SOURCE PASSAGE
I've got a General 810 for sale right now. Its like the one JayT posted.


----------



## Picklehead (Feb 12, 2013)

The ever-elusive "Hoverhone".


----------



## waho6o9 (May 6, 2011)

http://vsctools.com/shop/ultimate-sharpening-jig/

Cool videos


----------



## ksSlim (Jun 27, 2010)

Cheap plastic one that guide wheels never touch the stone.
http://www.generaltools.com/809--ChiselPlane-Blade-Sharpener_p_621.html
Could make a similar design


----------



## waho6o9 (May 6, 2011)

How about a shop made guide?









http://lumberjocks.com/topics/30490


----------



## Benvolio (Feb 10, 2013)

I've used the very super cool tools one - for heaven's sake don't spend your money on it!


----------



## waho6o9 (May 6, 2011)

Good to know thanks Ben.


----------



## Cantputjamontoast (Jan 1, 2009)

I am very fond of the Veritas MK1.
I cannot see how a brass roller could possibly score a stone when a piece of tool steel loses in the confrontation. Brass is very soft


----------



## OSU55 (Dec 14, 2012)

Here's a shop made version. Use shims underneath for microbevels.


----------



## Mosquito (Feb 15, 2012)

Blum Tools also makes an interesting variation
http://blumtool.com/pages/sharpeningjig.html


----------



## PatrickH (Mar 26, 2013)

I've never had a problem with my Kell or Eclipse clone guides leaving groves or gouges in the stones.


----------



## Cantputjamontoast (Jan 1, 2009)

don w has one for sale by General


----------



## Cantputjamontoast (Jan 1, 2009)

https://timetestedtools.files.wordpress.com/2013/09/wp_20130902_011.jpg


----------



## Cantputjamontoast (Jan 1, 2009)

https://timetestedtools.wordpress.com/tools-for-sale-2/

45 bucks


----------



## Cantputjamontoast (Jan 1, 2009)

oooooppppssss I see don w already posted


----------



## ElChe (Sep 28, 2014)

Since going to hollow grind I now use this jig for finish sharpening on stones. I call it The Amazing Hand. Notice how it holds Tink's head firmly ready for sharpening her snout.

INFORMATION PROVIDED
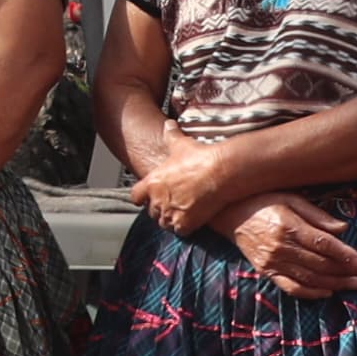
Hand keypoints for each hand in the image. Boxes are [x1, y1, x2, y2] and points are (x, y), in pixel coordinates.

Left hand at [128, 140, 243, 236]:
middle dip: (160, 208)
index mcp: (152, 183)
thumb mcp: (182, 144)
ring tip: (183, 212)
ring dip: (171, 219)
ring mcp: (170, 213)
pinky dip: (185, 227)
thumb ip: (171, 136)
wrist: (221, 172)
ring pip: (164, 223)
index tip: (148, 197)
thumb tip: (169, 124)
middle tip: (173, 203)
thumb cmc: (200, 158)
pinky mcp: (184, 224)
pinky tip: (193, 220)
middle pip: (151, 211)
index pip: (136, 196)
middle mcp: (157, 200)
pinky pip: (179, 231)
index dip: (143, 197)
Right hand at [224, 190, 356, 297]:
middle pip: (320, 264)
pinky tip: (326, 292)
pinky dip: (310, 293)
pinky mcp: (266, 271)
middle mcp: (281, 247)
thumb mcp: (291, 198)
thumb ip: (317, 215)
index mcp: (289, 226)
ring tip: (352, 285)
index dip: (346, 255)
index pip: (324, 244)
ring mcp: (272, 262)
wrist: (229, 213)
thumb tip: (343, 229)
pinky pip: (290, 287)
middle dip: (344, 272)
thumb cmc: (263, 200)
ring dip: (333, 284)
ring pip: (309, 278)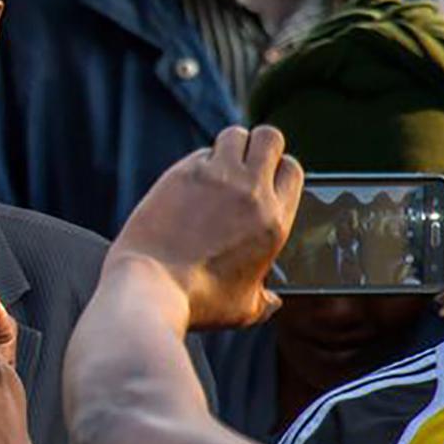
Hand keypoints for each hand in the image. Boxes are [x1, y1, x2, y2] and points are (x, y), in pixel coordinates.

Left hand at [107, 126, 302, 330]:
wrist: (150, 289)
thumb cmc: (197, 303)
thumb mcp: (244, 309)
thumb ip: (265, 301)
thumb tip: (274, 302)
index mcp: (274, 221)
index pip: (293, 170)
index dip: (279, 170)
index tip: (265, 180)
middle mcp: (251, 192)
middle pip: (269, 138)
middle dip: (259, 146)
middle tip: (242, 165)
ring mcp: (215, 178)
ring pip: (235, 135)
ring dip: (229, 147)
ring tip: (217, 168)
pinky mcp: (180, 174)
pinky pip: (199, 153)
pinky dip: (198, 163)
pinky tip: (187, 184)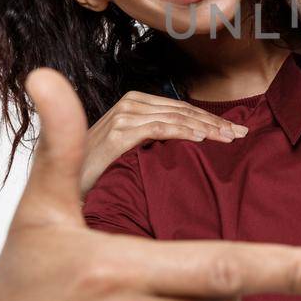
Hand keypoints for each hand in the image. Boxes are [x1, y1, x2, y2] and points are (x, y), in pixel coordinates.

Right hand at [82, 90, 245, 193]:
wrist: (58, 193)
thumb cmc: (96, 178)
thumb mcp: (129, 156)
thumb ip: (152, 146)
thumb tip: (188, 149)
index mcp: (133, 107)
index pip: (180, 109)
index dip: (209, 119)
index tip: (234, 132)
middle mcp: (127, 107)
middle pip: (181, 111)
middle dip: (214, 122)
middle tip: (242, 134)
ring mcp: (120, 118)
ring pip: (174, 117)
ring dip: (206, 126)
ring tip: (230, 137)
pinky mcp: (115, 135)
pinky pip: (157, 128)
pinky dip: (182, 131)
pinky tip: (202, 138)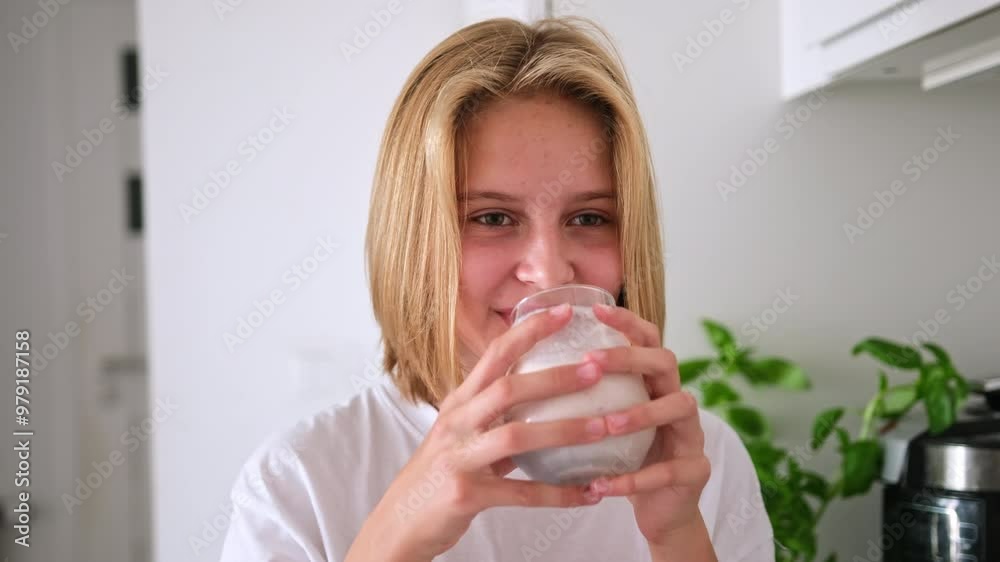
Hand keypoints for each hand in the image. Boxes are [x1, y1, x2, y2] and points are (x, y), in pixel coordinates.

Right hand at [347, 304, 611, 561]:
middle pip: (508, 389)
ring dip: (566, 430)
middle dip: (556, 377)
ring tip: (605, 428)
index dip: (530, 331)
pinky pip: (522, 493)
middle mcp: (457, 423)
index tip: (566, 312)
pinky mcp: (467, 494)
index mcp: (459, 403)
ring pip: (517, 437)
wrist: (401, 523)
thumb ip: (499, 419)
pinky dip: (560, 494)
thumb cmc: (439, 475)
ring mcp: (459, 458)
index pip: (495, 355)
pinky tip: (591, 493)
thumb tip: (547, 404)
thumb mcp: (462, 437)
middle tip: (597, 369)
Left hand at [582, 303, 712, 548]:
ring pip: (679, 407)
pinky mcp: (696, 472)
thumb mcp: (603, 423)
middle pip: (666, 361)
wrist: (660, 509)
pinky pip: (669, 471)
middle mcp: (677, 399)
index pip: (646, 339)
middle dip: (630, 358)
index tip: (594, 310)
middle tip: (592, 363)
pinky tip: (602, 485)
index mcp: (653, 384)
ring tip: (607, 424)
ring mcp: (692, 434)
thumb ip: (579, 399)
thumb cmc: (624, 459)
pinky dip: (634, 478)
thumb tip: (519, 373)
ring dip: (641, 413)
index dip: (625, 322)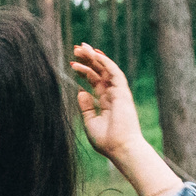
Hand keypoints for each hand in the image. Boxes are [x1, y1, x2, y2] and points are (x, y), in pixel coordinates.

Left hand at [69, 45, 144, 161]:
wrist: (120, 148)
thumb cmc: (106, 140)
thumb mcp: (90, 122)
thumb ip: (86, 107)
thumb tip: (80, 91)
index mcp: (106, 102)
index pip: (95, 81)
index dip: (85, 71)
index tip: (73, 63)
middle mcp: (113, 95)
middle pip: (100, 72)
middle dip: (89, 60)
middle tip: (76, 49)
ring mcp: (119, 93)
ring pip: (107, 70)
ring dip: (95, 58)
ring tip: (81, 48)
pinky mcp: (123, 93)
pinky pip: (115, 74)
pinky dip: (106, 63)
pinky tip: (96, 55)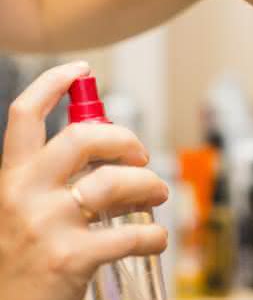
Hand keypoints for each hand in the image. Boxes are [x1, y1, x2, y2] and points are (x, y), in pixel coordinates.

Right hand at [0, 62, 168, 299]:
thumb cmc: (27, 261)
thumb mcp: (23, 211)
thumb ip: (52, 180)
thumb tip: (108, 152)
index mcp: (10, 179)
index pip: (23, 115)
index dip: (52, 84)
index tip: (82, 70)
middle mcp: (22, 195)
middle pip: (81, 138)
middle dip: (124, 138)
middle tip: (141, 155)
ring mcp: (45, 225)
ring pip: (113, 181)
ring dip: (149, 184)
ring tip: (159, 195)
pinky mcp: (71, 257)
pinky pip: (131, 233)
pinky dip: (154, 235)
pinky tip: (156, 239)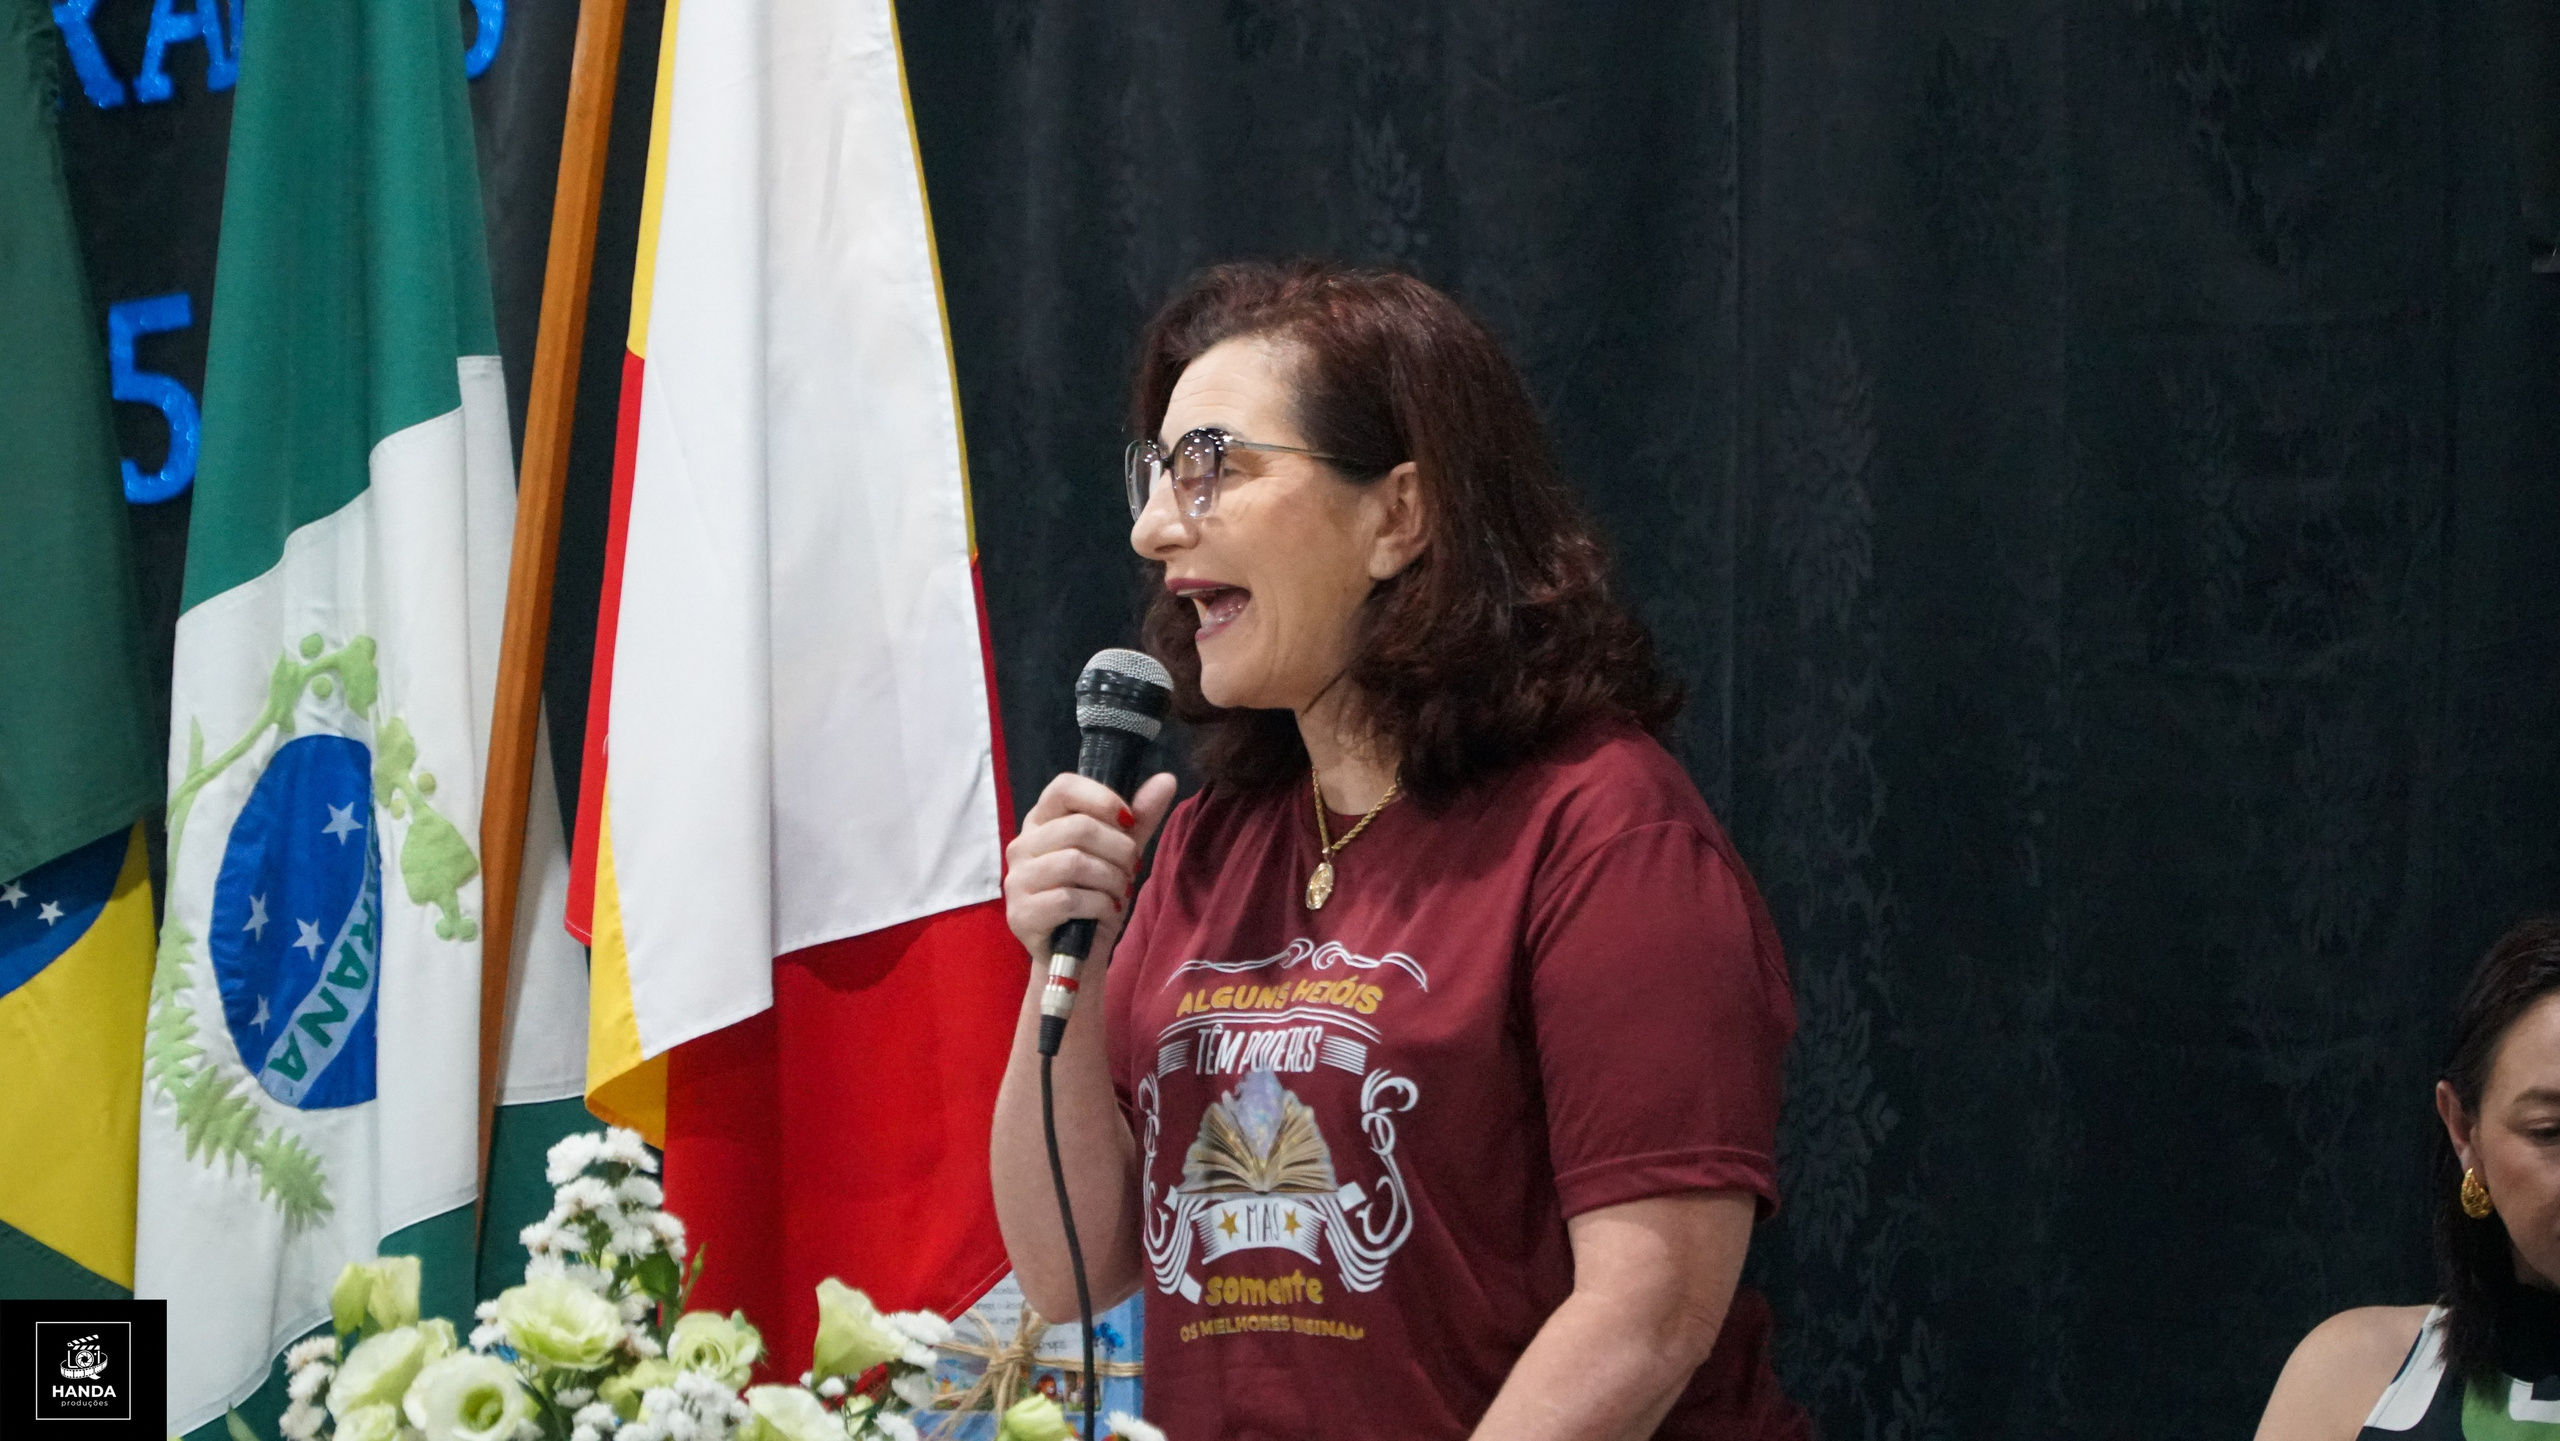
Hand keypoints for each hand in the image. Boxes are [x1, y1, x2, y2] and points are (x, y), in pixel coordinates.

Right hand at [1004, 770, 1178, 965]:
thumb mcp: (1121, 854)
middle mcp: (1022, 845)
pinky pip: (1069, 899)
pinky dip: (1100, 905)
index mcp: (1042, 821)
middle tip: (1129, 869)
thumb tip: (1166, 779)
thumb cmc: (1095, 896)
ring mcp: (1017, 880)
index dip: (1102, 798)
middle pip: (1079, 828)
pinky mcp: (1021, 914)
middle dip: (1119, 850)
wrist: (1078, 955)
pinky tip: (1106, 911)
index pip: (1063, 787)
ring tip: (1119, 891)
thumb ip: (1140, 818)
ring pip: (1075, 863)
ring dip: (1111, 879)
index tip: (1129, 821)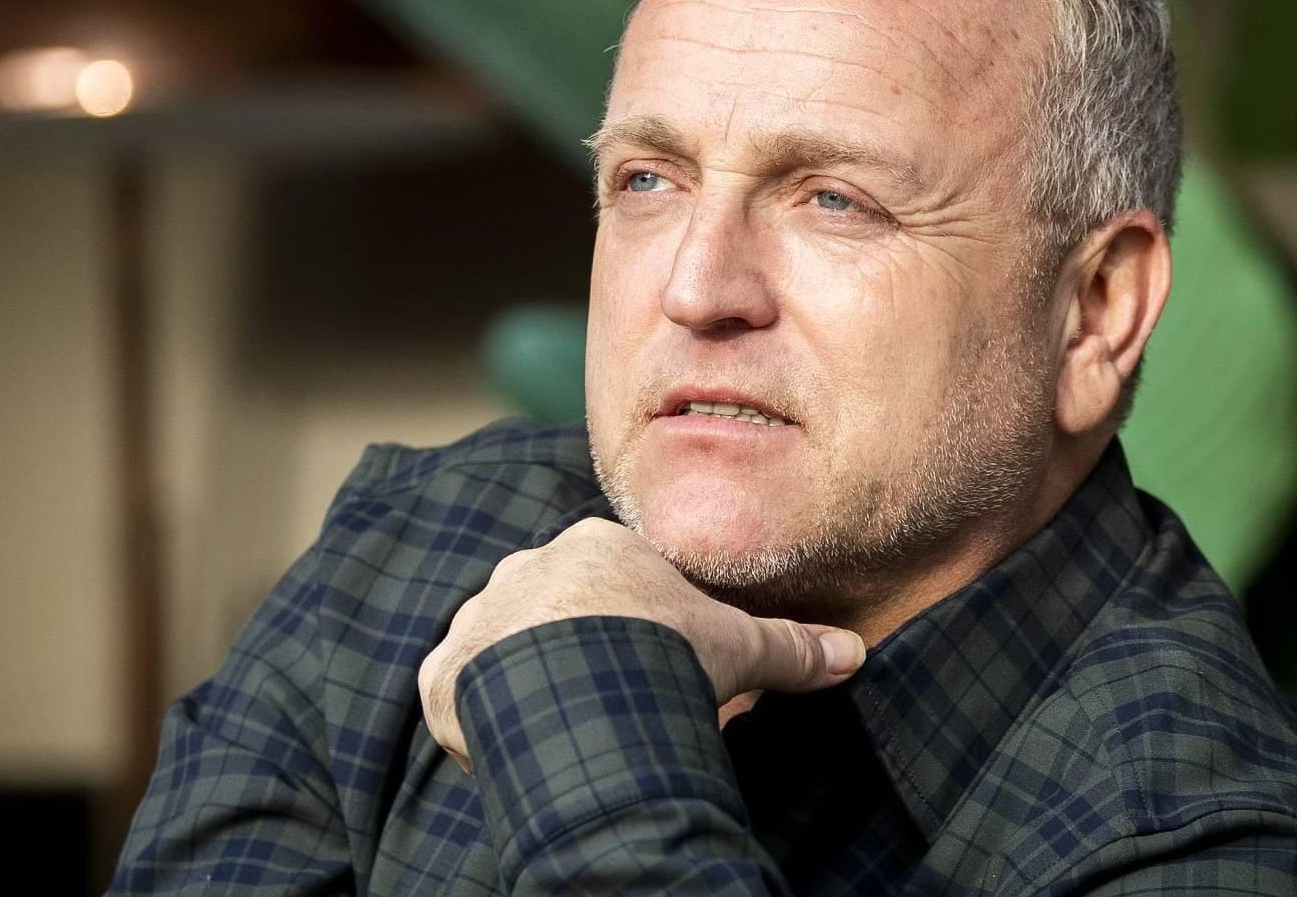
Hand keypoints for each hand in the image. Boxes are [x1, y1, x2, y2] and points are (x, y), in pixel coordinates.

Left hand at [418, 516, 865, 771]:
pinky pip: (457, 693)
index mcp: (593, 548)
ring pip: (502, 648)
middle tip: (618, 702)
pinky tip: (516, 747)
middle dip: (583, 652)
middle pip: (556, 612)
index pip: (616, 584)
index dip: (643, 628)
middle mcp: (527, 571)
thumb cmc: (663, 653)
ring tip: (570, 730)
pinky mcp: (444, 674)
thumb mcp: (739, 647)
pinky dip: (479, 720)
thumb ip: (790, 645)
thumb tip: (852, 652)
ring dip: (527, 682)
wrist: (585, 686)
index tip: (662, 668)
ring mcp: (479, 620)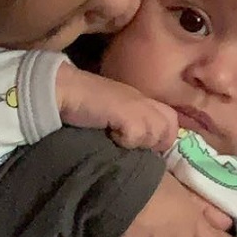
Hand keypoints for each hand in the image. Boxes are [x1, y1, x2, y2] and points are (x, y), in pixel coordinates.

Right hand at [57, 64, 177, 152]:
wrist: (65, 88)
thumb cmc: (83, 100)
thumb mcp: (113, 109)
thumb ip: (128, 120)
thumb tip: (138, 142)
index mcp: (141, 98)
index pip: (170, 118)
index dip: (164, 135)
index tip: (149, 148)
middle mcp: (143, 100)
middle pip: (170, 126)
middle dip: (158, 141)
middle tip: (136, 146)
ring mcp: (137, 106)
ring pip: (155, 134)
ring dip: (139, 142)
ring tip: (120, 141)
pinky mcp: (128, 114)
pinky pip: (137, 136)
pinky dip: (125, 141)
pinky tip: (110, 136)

WORK TO COMPLETE
Can you sum up the sharpening-guide thread in two sentences?

TASK RESPONSE
Posters point to several sharpening jigs and guides, among them a General model offered for sale, a Blum Tools variation and a shop-made version that uses shims underneath for microbevels. One poster warns against spending money on the very super cool tools jig, while others doubt that a soft brass roller could score a stone and report that their Kell or Eclipse clone guides have never left grooves or gouges in their stones.